Maternal lactation times after vaginal delivery

Mothers were asked to breast feed their newborns once they left the vaginal delivery room, and maternal lactation times at 24 h, 48 and 72 h after vaginal delivery were recorded.

LATCH score after vaginal delivery

Rapheal et al. [19] The LATCH score was judged at 24, 48 and 72 h after vaginal delivery. The LATCH score is a key component of breast feeding, including 5 items, and each item was assigned a numerical score of 0, 1, or 2. The result of adding the value of 5 items is the LATCH score.

Statistical analysis

SPSS 23.0 software was used for statistical analysis. Measurement data are expressed as the mean ± standard deviation (‾ χ ± S).

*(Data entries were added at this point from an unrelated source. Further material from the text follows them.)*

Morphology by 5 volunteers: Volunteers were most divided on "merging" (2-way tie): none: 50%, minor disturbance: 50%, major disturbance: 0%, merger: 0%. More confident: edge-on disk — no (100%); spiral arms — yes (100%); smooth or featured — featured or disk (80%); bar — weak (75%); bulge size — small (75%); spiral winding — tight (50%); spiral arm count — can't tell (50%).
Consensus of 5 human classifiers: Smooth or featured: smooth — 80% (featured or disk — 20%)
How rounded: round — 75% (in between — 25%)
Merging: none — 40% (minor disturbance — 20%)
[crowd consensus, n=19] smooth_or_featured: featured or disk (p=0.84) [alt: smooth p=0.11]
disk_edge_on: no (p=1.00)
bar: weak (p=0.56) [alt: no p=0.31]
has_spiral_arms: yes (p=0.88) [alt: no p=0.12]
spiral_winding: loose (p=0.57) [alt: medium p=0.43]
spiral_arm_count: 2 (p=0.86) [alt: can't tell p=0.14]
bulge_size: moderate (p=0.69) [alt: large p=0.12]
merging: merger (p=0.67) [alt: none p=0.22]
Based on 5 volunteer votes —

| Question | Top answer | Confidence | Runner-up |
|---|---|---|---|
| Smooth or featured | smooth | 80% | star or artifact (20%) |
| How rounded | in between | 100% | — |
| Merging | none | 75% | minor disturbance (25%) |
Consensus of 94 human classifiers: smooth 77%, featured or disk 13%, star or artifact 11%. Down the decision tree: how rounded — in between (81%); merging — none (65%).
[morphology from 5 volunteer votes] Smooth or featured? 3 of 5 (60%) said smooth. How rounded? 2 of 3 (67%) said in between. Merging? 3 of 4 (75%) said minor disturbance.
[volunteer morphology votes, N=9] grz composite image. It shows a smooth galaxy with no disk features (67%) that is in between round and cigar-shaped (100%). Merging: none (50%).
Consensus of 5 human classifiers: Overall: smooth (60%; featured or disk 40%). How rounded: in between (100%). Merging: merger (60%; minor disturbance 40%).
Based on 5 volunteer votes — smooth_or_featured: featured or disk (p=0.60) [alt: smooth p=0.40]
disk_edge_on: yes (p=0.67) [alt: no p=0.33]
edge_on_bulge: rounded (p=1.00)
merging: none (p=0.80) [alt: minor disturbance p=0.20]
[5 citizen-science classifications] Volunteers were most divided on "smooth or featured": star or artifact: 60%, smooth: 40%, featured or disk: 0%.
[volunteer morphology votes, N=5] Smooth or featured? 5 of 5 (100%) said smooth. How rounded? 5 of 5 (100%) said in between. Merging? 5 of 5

The comparison of measurement data was used for one-way ANOVA to compare differences between the three groups. Two-way ANOVA was used to compare differences between the groups and the time points. If the difference was statistically significant, the post hoc LSD test was performed. The data distribution curve followed either a normal distribution or an approximately normal distribution in our study, which was judged by quantile‒quantile blot. The enumeration data were expressed as constituent ratios and rates, and the chi-square test or Fisher’s exact probability calculation method was used for comparison among the three groups. Rank data were statistically analyzed by Mann‒Whitney tests. P < 0.05 was considered statistically significant.

Results

General data

There was no statistically significant difference in maternal age, height, weight, gestational week, number of pregnancies, number of laborers, pregnancy education, maternal education or family income (P > 0.05). As shown in Table 1.

Table 1 Comparison of the general status (χ ± S)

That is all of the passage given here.